Situated in the heart of Haiti’s breadbasket, Pont-Sonde is a significant rice grower.
The World Food Program has attributed the region’s gang activity, which includes extorting farmers, stealing crops, and evicting laborers—to the sharp rise in food costs and shortages that have sent thousands of people in Port-au-Prince to starvation.
Despite the limited implementation of a long-delayed U.N.-backed mission designated to assist the under-resourced police in restoring orders, the number of people internally displaced by violence has climbed above 700,000, virtually tripling in six months.
As gangs obstructed the delivery of humanitarian material on Friday, the U.N. refugee agency issued a dire warning about catastrophic shortages of food and medical supplies.
Only a small portion of the resources promised to Haiti have been delivered thus far and attempts to establish an official U.N. peacekeeping force have been met with resistance.
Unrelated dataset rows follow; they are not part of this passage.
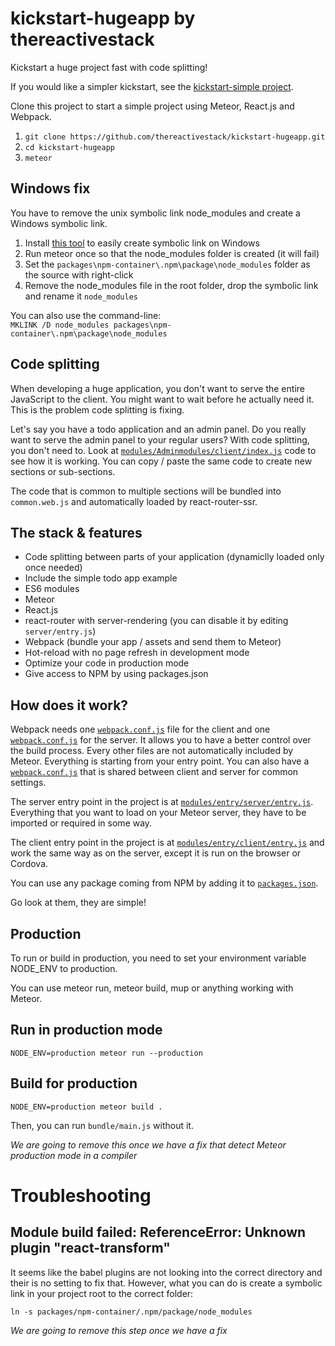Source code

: # kickstart-hugeapp by thereactivestack

Kickstart a huge project fast with code splitting!

If you would like a simpler kickstart, see the [kickstart-simple project](https://github.com/thereactivestack/kickstart-simple).

Clone this project to start a simple project using Meteor, React.js and Webpack.

1. `git clone https://github.com/thereactivestack/kickstart-hugeapp.git`
1. `cd kickstart-hugeapp`
1. `meteor`

## Windows fix
You have to remove the unix symbolic link node_modules and create a Windows symbolic link.

1. Install [this tool](http://www.howtogeek.com/howto/16226/complete-guide-to-symbolic-links-symlinks-on-windows-or-linux/) to easily create symbolic link on Windows
1. Run meteor once so that the node_modules folder is created (it will fail)
1. Set the `packages\npm-container\.npm\package\node_modules` folder as the source with right-click
1. Remove the node_modules file in the root folder, drop the symbolic link and rename it `node_modules`

You can also use the command-line:<br />
`MKLINK /D node_modules packages\npm-container\.npm\package\node_modules`

## Code splitting
When developing a huge application, you don't want to serve the entire JavaScript to the client. You might want to wait before he actually need it. This is the problem code splitting is fixing.

Let's say you have a todo application and an admin panel. Do you really want to serve the admin panel to your regular users? With code splitting, you don't need to. Look at [`modules/Adminmodules/client/index.js`](https://github.com/thereactivestack/kickstart-hugemodules/blob/master/modules/Adminmodules/client/index.js) code to see how it is working. You can copy / paste the same code to create new sections or sub-sections.

The code that is common to multiple sections will be bundled into `common.web.js` and automatically loaded by react-router-ssr.

## The stack & features
- Code splitting between parts of your application (dynamiclly loaded only once needed)
- Include the simple todo app example
- ES6 modules
- Meteor
- React.js
- react-router with server-rendering (you can disable it by editing `server/entry.js`)
- Webpack (bundle your app / assets and send them to Meteor)
- Hot-reload with no page refresh in development mode
- Optimize your code in production mode
- Give access to NPM by using packages.json

## How does it work?
Webpack needs one [`webpack.conf.js`](https://github.com/thereactivestack/kickstart-simple/blob/master/entry/client/webpack.conf.js) file for the client and one [`webpack.conf.js`](https://github.com/thereactivestack/kickstart-simple/blob/master/entry/server/webpack.conf.js) for the server. It allows you to have a better control over the build process. Every other files are not automatically included by Meteor. Everything is starting from your entry point. You can also have a [`webpack.conf.js`](https://github.com/thereactivestack/kickstart-simple/blob/master/entry/webpack.conf.js) that is shared between client and server for common settings.

The server entry point in the project is at [`modules/entry/server/entry.js`](https://github.com/thereactivestack/kickstart-simple/blob/master/entry/server/entry.js). Everything that you want to load on your Meteor server, they have to be imported or required in some way.

The client entry point in the project is at [`modules/entry/client/entry.js`](https://github.com/thereactivestack/kickstart-simple/blob/master/entry/server/entry.js) and work the same way as on the server, except it is run on the browser or Cordova.

You can use any package coming from NPM by adding it to [`packages.json`](https://github.com/thereactivestack/kickstart-simple/blob/master/packages.json).

Go look at them, they are simple!

## Production
To run or build in production, you need to set your environment variable NODE_ENV to production.

You can use meteor run, meteor build, mup or anything working with Meteor.

## Run in production mode
`NODE_ENV=production meteor run --production`

## Build for production
`NODE_ENV=production meteor build .`

Then, you can run `bundle/main.js` without it.

*We are going to remove this once we have a fix that detect Meteor production mode in a compiler*

# Troubleshooting

## Module build failed: ReferenceError: Unknown plugin "react-transform"
It seems like the babel plugins are not looking into the correct directory and their is no setting to fix that. However, what you can do is create a symbolic link in your project root to the correct folder:

`ln -s packages/npm-container/.npm/package/node_modules`

*We are going to remove this step once we have a fix*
While other nations made official promises, just about 400 officers—mostly from Kenya—have deployed to date.
The United Nations estimates that 3,661 people have died because of gang violence since January, and it believes that most of the guns used by the gangs are trafficked from the United States. Meanwhile, neighboring countries like the Dominican Republic and the United States have continued to deport migrants back to Haiti. A spokesman for U.N. chief Antonio Guterres has lately repeated calls for increased support to the mission.